When I read The Highly Sensitive Person for the first time, I had a vision of myself on my elementary school playground. I was running, running, running to try to keep up with the pack of kids, and I was exhausted. I could barely do it. (And I certainly wasn’t having fun). Everyone else seemed fine; the pace was no problem. Every time I caught up to them, they ran off, rested and ready to go. (I had a real-life experience just like that on a canoe trip once, and it’s amazing I ever picked up a paddle again).

But I realized that surely not everyone could be running full-tilt across the field. Surely I wasn’t the literal only one who wanted to explore the secret little nooks and crannies of the playground. 

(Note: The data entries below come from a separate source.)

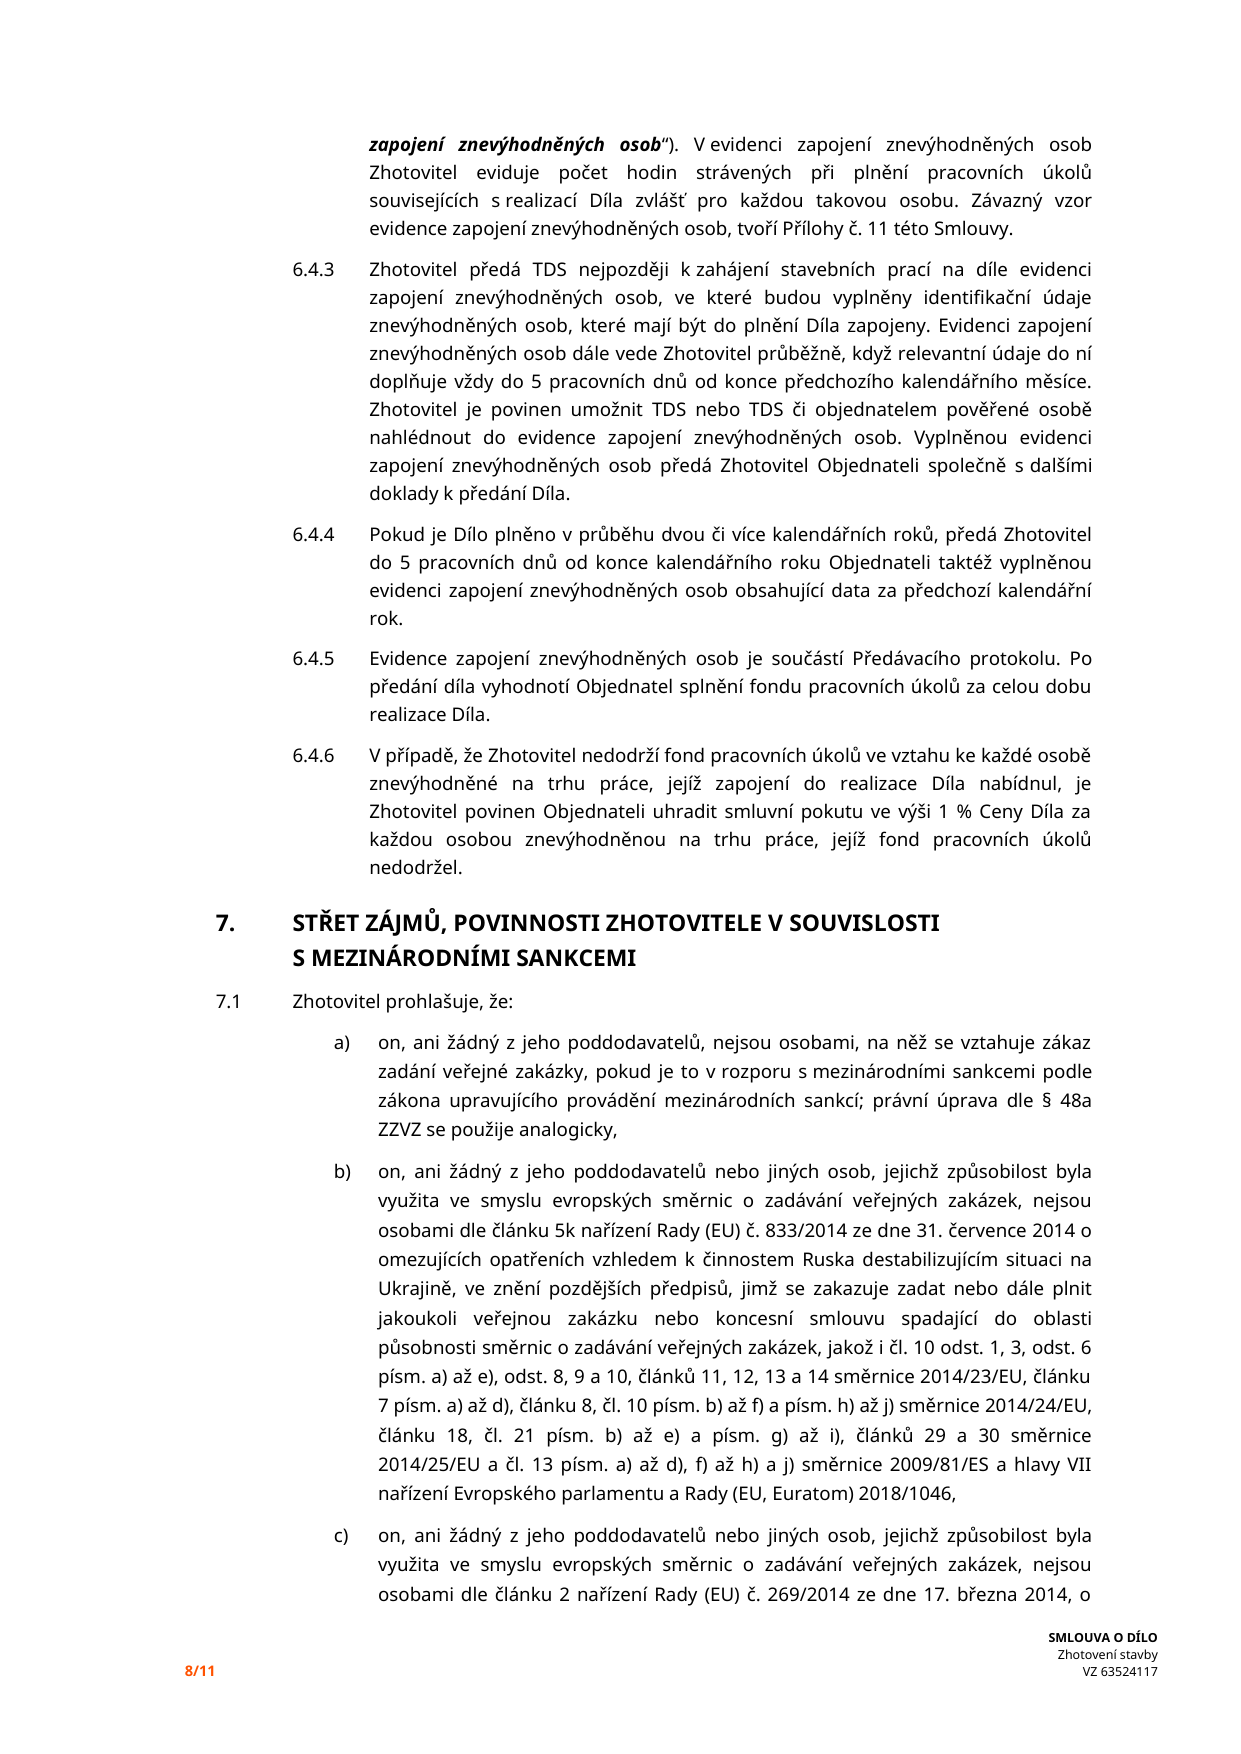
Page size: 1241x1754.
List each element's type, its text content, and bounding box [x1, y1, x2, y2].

text on, ani žádný z jeho poddodavatelů nebo jiných osob, jejichž způsobilost byla využita ve smyslu evropských směrnic o zadávání veřejných zakázek, nejsou osobami dle článku 5k nařízení Rady (EU) č. 833/2014 ze dne 31. července 2014 o omezujících opatřeních vzhledem k činnostem Ruska destabilizujícím situaci na Ukrajině, ve znění pozdějších předpisů, jimž se zakazuje zadat nebo dále plnit jakoukoli veřejnou zakázku nebo koncesní smlouvu spadající do oblasti působnosti směrnic o zadávání veřejných zakázek, jakož i čl. 10 odst. 1, 3, odst. 6 písm. a) až e), odst. 8, 9 a 10, článků 11, 12, 13 a 14 směrnice 2014/23/EU, článku 7 písm. a) až d), článku 8, čl. 10 písm. b) až f) a písm. h) až j) směrnice 2014/24/EU, článku 18, čl. 21 písm. b) až e) a písm. g) až i), článků 29 a 30 směrnice 2014/25/EU a čl. 13 písm. a) až d), f) až h) a j) směrnice 2009/81/ES a hlavy VII nařízení Evropského parlamentu a Rady (EU, Euratom) 2018/1046, [334, 1158, 1093, 1506]
text Pokud je Dílo plněno v průběhu dvou či více kalendářních roků, předá Zhotovitel do 5 pracovních dnů od konce kalendářního roku Objednateli taktéž vyplněnou evidenci zapojení znevýhodněných osob obsahující data za předchozí kalendářní rok. [292, 521, 1093, 631]
text V případě, že Zhotovitel nedodrží fond pracovních úkolů ve vztahu ke každé osobě znevýhodněné na trhu práce, jejíž zapojení do realizace Díla nabídnul, je Zhotovitel povinen Objednateli uhradit smluvní pokutu ve výši 1 % Ceny Díla za každou osobou znevýhodněnou na trhu práce, jejíž fond pracovních úkolů nedodržel. [292, 742, 1093, 880]
text STŘET ZÁJMŮ, POVINNOSTI ZHOTOVITELE V SOUVISLOSTI S MEZINÁRODNÍMI SANKCEMI [216, 907, 1093, 973]
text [292, 132, 1093, 241]
list Zhotovitel prohlašuje, že: [216, 988, 1093, 1014]
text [334, 1522, 1093, 1606]
text on, ani žádný z jeho poddodavatelů, nejsou osobami, na něž se vztahuje zákaz zadání veřejné zakázky, pokud je to v rozporu s mezinárodními sankcemi podle zákona upravujícího provádění mezinárodních sankcí; právní úprava dle § 48a ZZVZ se použije analogicky, [334, 1029, 1093, 1142]
text Zhotovitel předá TDS nejpozději k zahájení stavebních prací na díle evidenci zapojení znevýhodněných osob, ve které budou vyplněny identifikační údaje znevýhodněných osob, které mají být do plnění Díla zapojeny. Evidenci zapojení znevýhodněných osob dále vede Zhotovitel průběžně, když relevantní údaje do ní doplňuje vždy do 5 pracovních dnů od konce předchozího kalendářního měsíce. Zhotovitel je povinen umožnit TDS nebo TDS či objednatelem pověřené osobě nahlédnout do evidence zapojení znevýhodněných osob. Vyplněnou evidenci zapojení znevýhodněných osob předá Zhotovitel Objednateli společně s dalšími doklady k předání Díla. [292, 256, 1093, 506]
text Evidence zapojení znevýhodněných osob je součástí Předávacího protokolu. Po předání díla vyhodnotí Objednatel splnění fondu pracovních úkolů za celou dobu realizace Díla. [292, 646, 1093, 727]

And when I stopped running… there were the others like me– My People. The other kids who didn’t think a breakneck pace was fun. The others who wanted to whisper secret messages through the PVC tubing, crawl under the decking, or set up camp in the tire tunnel. 

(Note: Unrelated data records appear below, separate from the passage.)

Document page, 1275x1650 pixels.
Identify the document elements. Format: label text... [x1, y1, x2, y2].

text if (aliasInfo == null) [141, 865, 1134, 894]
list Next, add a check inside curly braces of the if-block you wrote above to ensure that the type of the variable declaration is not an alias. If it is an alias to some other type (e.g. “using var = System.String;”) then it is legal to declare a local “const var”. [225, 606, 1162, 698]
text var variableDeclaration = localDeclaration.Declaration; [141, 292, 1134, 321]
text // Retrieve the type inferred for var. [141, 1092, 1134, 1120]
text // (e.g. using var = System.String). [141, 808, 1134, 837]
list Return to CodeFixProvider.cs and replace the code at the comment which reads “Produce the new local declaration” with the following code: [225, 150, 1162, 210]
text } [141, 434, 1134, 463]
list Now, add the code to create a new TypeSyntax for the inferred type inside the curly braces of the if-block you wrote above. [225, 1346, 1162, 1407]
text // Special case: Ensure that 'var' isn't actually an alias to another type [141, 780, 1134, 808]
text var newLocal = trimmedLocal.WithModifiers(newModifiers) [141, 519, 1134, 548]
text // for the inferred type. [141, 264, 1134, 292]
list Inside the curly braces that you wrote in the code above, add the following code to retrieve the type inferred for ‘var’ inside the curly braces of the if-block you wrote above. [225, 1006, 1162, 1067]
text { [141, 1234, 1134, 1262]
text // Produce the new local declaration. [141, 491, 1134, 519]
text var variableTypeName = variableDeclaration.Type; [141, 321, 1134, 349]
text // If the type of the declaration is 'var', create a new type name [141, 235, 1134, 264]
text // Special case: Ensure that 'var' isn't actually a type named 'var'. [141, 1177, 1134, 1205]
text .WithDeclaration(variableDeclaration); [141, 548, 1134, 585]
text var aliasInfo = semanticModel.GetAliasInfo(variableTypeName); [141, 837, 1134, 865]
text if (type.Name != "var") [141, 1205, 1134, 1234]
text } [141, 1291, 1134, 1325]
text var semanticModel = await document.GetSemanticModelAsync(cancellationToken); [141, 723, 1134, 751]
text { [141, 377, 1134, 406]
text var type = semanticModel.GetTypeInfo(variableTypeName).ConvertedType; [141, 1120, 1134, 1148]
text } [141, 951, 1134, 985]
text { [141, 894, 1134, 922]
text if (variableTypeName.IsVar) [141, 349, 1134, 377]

There were fewer of us than the mass of bodies that ran as a pack… but how many playmates did I need? How many do any of us need? Wasn’t it better to have one or two or three companions who saw (and loved) the world as I did? 

(More recently, I’ve heard Seth Godin describe this as finding your Minimum Viable Audience).

It still feels scary to stop running. To stand still. Even though I like the view far better this way: all the details visible, the colors distinct instead of being a blur; I like the quiet crunch of gravel under my shoes, the echoes of distant voices, the stillness like a lake within my body. 

So, do I still hope I get picked? Always! But do I want to play every game, sprint every race? No. I don’t.  Sometimes we say “No, thank you” ourselves, and sometimes someone else says it for us.

On Monday I taught the first of three “Build Your Own World” classes to a bunch of 9- to 12-year-olds. I can say without hesitation that they are definitely My People. I basked in their presence, I left inspired and energized. There was no posturing, no second-guessing, no fear, no shortness of breath. Just mutual delight as whole universes were created between us.

Maybe “Who picks me?” is really the same question as “Who do I pick?” And the thunderous chase can’t catch the answer to either. 

Maybe I must stand still, legs trembling and breath held, and– ear to the pipe– listen to the words whispered within.